=== Directions ===
Answer the following questions using the excerpt on ventilated cigarette tips below.
1. What serial number does the copending application carry?
2. What kind of smoke was mixing air with the smoke passing through the filter tip felt to give?
3. Apart from a cooler and less harsh smoke, what has adding air to the smoke passing through the filter been found to do?
====== Excerpt
This application is related to the copending application of Thomas Wade Summers, Ser. No. 193,124 filed Oct. 27, 1971, and assigned to the same assignee as the present invention.
Smoking tobacco products, particularly tobacco cigarettes, having ventilated areas in the region of the tip have been suggested for a number of years. In particular, the mixing of air with the smoke passing through the filter tip was felt to give a cooler and less harsh smoke.
In recent years, more sophisticated techniques for ventilating of cigarette tips have been proposed, some of which have been made commercially available. In addition to providing a cooler and less harsh smoke, it has been found that the addition of air to the smoke passing through the filter reduces the amounts of various smoke constituents delivered to the smoker.
============
====== Extracted records
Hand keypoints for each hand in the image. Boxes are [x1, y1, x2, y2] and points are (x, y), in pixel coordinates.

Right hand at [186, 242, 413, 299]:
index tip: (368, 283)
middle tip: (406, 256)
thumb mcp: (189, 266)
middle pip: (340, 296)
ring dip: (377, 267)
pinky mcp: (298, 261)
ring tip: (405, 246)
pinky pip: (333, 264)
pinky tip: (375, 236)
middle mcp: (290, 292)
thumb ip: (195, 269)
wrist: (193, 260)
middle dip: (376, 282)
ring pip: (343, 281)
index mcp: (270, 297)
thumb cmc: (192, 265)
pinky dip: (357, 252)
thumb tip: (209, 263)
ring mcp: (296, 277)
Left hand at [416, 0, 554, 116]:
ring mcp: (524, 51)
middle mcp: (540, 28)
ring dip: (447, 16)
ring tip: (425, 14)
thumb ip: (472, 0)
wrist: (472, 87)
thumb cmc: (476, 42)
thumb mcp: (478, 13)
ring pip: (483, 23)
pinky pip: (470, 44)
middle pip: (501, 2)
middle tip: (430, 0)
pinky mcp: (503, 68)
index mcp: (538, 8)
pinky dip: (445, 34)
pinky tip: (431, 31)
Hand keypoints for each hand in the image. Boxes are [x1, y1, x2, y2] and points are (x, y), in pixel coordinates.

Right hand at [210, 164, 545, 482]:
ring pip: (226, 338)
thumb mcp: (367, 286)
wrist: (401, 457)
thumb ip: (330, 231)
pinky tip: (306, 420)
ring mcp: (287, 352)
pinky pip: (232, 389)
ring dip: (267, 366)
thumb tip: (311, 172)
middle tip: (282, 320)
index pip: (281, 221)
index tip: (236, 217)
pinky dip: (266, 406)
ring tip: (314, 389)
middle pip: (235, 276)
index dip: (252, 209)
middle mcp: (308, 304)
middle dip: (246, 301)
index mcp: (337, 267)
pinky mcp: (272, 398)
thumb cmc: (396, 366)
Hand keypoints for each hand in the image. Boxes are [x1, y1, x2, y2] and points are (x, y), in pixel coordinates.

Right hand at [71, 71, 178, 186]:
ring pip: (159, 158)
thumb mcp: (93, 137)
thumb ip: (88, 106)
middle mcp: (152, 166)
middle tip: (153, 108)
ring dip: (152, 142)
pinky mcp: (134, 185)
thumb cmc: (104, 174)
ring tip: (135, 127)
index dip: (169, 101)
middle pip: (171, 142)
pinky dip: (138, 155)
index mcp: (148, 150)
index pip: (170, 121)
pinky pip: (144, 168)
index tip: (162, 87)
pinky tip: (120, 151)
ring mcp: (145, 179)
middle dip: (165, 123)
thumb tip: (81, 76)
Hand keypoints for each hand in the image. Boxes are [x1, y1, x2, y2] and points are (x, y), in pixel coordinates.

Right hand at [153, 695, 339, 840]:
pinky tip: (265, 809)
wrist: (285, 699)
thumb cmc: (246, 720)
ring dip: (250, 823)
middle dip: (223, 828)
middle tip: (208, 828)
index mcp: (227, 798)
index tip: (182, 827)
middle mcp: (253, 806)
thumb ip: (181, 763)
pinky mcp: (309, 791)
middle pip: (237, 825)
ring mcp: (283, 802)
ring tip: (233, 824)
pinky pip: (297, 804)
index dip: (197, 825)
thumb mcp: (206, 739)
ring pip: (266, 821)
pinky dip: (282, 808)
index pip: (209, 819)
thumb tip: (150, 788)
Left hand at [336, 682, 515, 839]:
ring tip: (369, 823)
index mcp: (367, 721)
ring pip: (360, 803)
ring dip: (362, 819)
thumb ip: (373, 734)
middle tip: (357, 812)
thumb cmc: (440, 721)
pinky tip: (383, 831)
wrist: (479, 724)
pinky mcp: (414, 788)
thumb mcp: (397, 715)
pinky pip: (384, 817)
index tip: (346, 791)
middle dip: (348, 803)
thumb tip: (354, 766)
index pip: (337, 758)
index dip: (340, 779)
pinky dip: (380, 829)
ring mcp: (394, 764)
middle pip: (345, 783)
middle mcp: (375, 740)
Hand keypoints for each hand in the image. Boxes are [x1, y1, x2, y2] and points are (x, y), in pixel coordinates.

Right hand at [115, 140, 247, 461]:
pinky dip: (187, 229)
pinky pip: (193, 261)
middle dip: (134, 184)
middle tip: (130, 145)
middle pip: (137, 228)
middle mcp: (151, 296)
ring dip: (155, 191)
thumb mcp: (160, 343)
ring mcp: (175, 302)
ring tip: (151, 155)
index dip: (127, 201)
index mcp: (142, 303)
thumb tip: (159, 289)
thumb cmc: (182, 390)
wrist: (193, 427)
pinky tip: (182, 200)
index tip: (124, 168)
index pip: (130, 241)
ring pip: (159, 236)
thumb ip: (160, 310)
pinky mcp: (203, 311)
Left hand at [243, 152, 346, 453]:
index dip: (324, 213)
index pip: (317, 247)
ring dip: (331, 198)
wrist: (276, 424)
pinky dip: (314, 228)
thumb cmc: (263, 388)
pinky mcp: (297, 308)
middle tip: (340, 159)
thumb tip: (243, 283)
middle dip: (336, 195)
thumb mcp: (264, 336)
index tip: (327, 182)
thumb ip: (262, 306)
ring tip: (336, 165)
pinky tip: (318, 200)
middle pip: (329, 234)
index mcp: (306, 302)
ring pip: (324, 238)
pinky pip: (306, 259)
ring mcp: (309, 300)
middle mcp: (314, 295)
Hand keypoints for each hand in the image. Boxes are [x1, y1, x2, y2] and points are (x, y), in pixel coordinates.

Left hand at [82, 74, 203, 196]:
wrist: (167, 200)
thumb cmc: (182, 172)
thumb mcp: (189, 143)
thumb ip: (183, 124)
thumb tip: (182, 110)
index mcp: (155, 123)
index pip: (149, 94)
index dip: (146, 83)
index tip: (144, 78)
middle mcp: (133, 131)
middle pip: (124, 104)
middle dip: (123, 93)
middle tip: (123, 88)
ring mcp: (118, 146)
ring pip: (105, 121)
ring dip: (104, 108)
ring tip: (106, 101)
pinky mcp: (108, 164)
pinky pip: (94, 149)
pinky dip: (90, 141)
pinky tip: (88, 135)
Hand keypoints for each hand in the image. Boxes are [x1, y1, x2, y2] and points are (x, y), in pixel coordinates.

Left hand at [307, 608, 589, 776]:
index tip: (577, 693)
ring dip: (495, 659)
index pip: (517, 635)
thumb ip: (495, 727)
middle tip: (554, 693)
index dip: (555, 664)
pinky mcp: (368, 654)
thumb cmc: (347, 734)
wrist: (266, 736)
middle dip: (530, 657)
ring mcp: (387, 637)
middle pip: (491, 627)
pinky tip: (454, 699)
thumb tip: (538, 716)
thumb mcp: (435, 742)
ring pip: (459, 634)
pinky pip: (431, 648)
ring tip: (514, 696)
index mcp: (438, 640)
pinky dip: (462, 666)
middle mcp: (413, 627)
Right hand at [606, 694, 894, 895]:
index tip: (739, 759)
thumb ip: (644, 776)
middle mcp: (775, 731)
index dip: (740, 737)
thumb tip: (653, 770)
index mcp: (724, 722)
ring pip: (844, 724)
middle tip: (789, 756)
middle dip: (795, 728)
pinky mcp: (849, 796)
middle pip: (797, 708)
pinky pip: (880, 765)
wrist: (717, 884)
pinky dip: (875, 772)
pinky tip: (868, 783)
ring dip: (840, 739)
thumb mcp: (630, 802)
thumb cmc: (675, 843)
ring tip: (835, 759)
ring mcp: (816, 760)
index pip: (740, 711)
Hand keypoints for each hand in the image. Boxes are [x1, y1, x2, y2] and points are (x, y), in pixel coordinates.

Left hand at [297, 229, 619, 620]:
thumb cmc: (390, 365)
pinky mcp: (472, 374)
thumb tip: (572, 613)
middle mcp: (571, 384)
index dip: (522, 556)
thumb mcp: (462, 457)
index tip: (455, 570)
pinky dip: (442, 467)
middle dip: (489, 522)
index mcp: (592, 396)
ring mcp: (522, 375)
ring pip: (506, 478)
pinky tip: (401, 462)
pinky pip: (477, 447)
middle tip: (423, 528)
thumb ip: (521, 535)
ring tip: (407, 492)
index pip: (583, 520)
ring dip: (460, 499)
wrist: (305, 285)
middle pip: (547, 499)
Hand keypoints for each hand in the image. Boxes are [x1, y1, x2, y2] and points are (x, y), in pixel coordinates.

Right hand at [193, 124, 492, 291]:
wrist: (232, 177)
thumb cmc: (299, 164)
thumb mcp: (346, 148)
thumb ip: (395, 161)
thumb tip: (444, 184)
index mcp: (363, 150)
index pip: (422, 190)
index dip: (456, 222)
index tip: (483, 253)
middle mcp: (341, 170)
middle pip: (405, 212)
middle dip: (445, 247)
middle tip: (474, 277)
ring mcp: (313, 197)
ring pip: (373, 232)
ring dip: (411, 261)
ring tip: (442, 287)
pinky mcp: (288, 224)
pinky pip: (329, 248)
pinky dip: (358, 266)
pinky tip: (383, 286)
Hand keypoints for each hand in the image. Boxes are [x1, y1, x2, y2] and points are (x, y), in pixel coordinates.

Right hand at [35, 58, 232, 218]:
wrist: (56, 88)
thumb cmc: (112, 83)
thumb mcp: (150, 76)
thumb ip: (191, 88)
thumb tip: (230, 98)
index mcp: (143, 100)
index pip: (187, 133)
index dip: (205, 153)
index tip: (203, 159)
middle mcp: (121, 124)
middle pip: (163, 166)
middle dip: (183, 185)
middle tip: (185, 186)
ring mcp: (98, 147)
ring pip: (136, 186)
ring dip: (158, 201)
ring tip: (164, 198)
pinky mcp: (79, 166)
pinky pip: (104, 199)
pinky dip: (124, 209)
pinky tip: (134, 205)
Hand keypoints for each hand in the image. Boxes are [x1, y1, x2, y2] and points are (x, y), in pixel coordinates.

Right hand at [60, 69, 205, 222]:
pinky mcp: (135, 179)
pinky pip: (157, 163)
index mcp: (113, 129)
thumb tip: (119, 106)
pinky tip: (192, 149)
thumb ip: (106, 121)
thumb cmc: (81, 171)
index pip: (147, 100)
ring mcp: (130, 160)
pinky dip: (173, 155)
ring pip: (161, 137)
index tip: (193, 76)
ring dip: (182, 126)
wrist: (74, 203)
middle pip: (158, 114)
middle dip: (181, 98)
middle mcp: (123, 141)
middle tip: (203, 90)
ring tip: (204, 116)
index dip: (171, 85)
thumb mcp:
============
=== The completed task ===
1. Ser. No. 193,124
2. A cooler and less harsh smoke.
3. It reduces the amounts of various smoke constituents delivered to the smoker.